Highlights
- First large-scale application of spectral prediction models in DFT for protein dimers with a significant reduction in SCF iterations
- Eigenvalue predictions through three widely different ML and DL methods achieve accuracy levels equivalent to half-converged SCF calculations
- High-quality DoS predictions demonstrate the reliability of the approach, using exascale-ready methodology with scalability for large biomolecular simulations
Keywords | Computational Chemistry, Drug Discovery, High-Performance Computing, Biophysics, Quantum Mechanics, Deep Learning |
Technologies used | GNN, Machine Learning (Random Forest, Kernel Ridge Regression), GPU, Python, bigDFT, SLEPc, FRASE |

Challenge
Computational materials science and biomolecular simulations face a major bottleneck in solving large-scale sparse eigenproblems efficiently. Traditional DFT-based quantum simulations are computationally demanding, especially for biological systems, often requiring thousands of different DFT calculations to achieve statistical significance.
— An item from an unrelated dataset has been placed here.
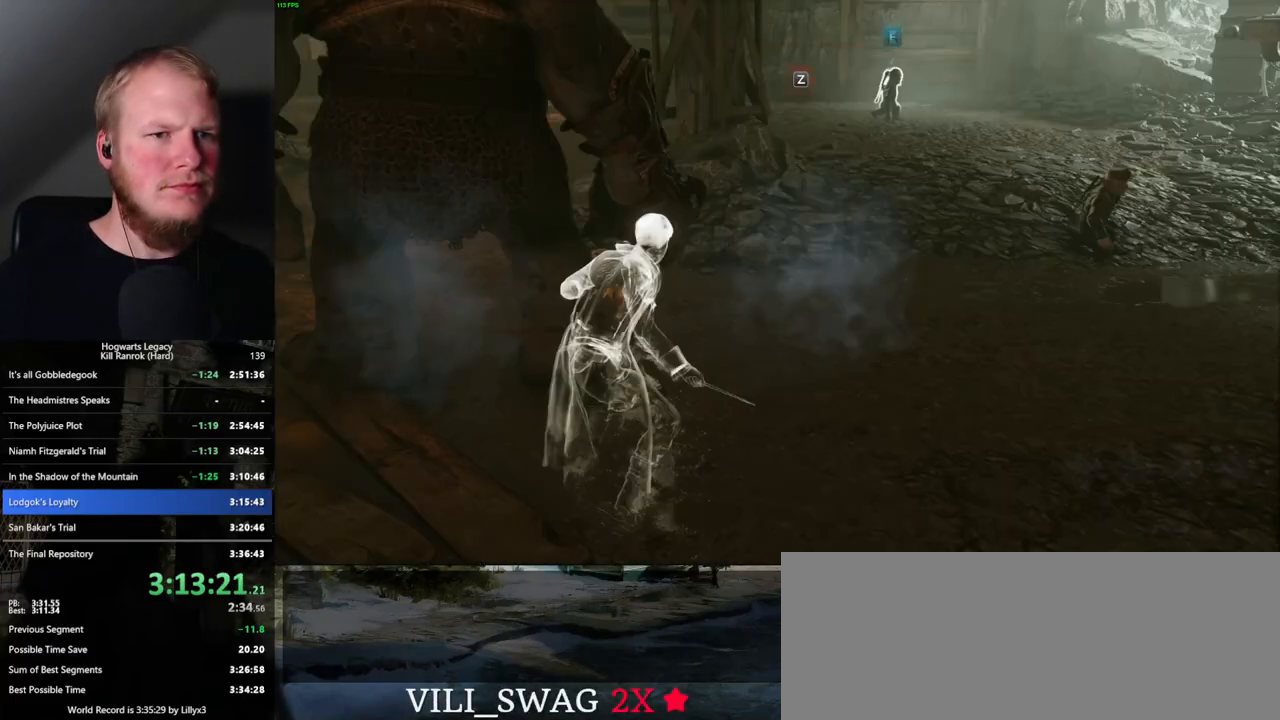
{"keys": ["w"], "mouse": [], "events": [[50, "tab", "up"], [267, "tab", "down"], [367, "tab", "up"], [500, "w", "down"]]}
Simulating protein-protein and protein-ligand interactions at quantum accuracy is crucial for drug design and biophysics but remains largely impractical due to the computational cost of solving the Kohn-Sham equations for large biomolecular assemblies. The challenge was to develop a method that could predict spectral properties, accelerating SCF convergence while maintaining accuracy.
Research Topic
The research focused on accelerating electronic structure calculations for large biomolecular systems by integrating machine learning-based spectral prediction into Density Functional Theory (DFT) simulations. Specifically, it aimed to enhance the solution of large-scale sparse eigenproblems, enabling efficient simulations of protein-protein interactions. By leveraging a database of 660 protein dimer calculations, we developed a predictor system that estimates eigenvalues and Density of States (DoS). This advancement paves the way for scalable quantum simulations applicable to drug discovery, materials science, and exascale computing.
Solution
To overcome this challenge, we developed a spectral prediction model trained on 660 protein dimer calculations, using BigDFT’s Linear Scaling approach. This model predicts eigenvalues before SCF iterations begin, providing high-quality initial guesses for the electronic structure. By reducing the required number of self-consistency steps from tens to a few iterations, we achieved substantial computational savings while maintaining spectral accuracy. As shown in our results, the predicted DoS closely follows the computed reference, proving that the method can be systematically applied to large biomolecular datasets.